While ALT flaps in our group resulted in a higher rate of major complications, VRAM flaps in our hands resulted in a higher rate of minor complications. These were, most commonly, local wound infections needing antibiotics.
Several features of the anterolateral thigh (ALT) flap make it very advantageous in head and neck reconstruction. These include great versatility in skin paddle design, exceptional pedicle length, and, most importantly, the ability to harvest varying amounts of skin, subcutaneous tissues, fascia, and muscle [
14]. On the other hand, the VRAM flap can be particularly thick in obese patients due to the pattern of central abdominal rather than the peripheral obesity seen in the usual overweight patient [
13]. The ALT flap can be safely thinned by maintaining a constant amount of tissues surrounding the perforating vessels [
15], while similar thinning and trimming of the VRAM flap can be challenging and associated with increased rates of flap complications [
13].
While a majority of the studies regarding free flap reconstruction have demonstrated increased complications with obesity and increasing BMI, a study from MD Anderson did not find any association between BMI and overall, recipient-site, or donor-site complications for head and neck free flap reconstruction. Interestingly, the study showed that BMI affected flap selection, with more obese patients undergoing RFFF and other flaps compared with patients with lower BMI, the majority of whom underwent ALT flap reconstruction. In contrast, patients in our study with a higher BMI more often underwent ALT flap placement than other free flap reconstruction. While the lower BMI patients at MD Anderson commonly underwent ALT flaps, our lower BMI patients more often underwent VRAM reconstruction [
16].
Similar to our study, Mirza showed that when using the VRAM flap, increasing BMI was strongly associated with increased odds of flap necrosis, with overweight patients having 2.5 times (OR, 2.5; 95%CI, 0.62 to 10.073), obese patients 1.8 times (OR, 1.8; 95%CI, 0.390 to 8.401), and morbidly obese patients having up to 9.4 times increased odds of flap necrosis [
6].
One concern when using a VRAM flap is developing abdominal wall hernias at the donor site, especially in obese patients. This concern has mostly been alleviated by the closure technique. Reported rates of this complication vary between 0 and 11%. Most surgeons use a prolene mesh to reinforce the abdominal wall, which prevents this complication. McMenamin reported an incisional hernia rate of 19%, but these patients were closed using a nylon suture and no mesh. Mirza used mesh for closure and had no cases of postoperative incisional hernia [
6]. Mesh was used in closure of all the VRAM donor sites in our series with no development of abdominal wall hernias, regardless of patient BMI. Therefore, it is recommended to use a mesh reconstruction of the donor site, especially in patients where a large flap is harvested, and a tight closure is expected.
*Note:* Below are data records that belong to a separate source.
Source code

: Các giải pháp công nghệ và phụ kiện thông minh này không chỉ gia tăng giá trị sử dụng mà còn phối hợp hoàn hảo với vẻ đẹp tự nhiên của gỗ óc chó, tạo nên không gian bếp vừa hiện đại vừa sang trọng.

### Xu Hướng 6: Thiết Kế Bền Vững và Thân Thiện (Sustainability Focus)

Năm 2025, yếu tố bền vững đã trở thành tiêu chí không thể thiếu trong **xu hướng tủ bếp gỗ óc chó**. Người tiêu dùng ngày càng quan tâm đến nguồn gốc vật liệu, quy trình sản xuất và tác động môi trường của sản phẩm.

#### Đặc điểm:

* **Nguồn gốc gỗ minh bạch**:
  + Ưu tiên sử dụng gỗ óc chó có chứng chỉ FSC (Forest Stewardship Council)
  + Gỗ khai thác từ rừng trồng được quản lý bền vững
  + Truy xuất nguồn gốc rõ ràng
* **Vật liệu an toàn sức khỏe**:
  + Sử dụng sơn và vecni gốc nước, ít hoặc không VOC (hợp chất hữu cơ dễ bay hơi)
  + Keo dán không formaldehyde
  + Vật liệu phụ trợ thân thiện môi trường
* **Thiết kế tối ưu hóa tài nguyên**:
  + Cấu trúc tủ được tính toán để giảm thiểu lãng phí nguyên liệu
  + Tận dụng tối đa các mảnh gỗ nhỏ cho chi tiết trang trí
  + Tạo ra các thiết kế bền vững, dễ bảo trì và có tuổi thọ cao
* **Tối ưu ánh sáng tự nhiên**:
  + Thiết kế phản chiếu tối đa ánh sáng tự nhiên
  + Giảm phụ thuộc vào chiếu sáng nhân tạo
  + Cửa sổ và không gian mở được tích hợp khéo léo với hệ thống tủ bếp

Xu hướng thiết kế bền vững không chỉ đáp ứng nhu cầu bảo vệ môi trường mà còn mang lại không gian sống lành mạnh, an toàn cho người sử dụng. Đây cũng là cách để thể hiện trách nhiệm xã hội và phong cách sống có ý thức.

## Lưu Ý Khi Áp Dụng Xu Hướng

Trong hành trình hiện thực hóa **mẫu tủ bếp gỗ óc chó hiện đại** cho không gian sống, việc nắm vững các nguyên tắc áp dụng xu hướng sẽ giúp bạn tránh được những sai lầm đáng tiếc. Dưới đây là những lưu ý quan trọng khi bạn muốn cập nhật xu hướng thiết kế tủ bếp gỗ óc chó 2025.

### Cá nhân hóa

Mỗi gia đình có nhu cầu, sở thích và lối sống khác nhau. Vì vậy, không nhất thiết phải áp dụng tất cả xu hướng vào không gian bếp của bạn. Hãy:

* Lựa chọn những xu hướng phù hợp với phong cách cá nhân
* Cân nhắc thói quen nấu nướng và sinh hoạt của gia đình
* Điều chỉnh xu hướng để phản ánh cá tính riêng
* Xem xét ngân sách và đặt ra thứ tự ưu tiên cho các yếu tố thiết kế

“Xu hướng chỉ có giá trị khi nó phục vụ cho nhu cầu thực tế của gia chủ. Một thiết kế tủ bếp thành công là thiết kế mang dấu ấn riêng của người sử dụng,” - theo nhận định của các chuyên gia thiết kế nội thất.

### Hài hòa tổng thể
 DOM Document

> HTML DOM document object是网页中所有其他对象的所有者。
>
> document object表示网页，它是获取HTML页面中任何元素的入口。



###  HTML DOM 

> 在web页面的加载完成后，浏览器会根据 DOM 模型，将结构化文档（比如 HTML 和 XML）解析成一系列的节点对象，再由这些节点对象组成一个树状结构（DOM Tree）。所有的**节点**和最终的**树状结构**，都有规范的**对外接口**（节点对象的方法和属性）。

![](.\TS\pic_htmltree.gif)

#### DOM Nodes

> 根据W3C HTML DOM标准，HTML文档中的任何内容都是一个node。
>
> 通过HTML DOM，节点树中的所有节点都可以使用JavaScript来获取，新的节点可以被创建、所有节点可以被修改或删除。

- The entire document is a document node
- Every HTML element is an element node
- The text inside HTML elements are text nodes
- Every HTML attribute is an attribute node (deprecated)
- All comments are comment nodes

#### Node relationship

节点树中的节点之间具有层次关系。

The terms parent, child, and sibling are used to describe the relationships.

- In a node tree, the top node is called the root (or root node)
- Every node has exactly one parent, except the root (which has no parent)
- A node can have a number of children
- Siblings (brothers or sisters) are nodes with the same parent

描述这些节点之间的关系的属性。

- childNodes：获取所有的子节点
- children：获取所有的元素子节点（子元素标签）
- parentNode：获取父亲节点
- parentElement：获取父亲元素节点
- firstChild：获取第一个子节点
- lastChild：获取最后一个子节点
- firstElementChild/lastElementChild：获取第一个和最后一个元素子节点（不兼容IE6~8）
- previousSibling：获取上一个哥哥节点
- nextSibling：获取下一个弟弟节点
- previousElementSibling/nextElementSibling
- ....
Significant limitations of this study include the small sample size and the fact that it was a retrospective study. We are interested in using these data to move forward with a prospective study with higher patient numbers in order to obtain statistical significance. We realized that there were more patients that were overweight or obese in the VRAM group compared to the ALT group. However, the patients in the ALT group had a higher BMI average. Also, our patients were not stratified based on commodities, but instead by a history of previous abdominal surgery.
5. Conclusions
In our small sample size, a smaller percentage of obese head and neck cancer patients undergoing flap reconstructive surgery had less complications when undergoing ALT flaps versus VRAM flaps. In contrast, a smaller percentage of underweight patients and normal weight patients had complications with VRAM flaps in comparison to overweight and obese patients. Primary defect location or involvement of the mandible did not influence the rate of complications.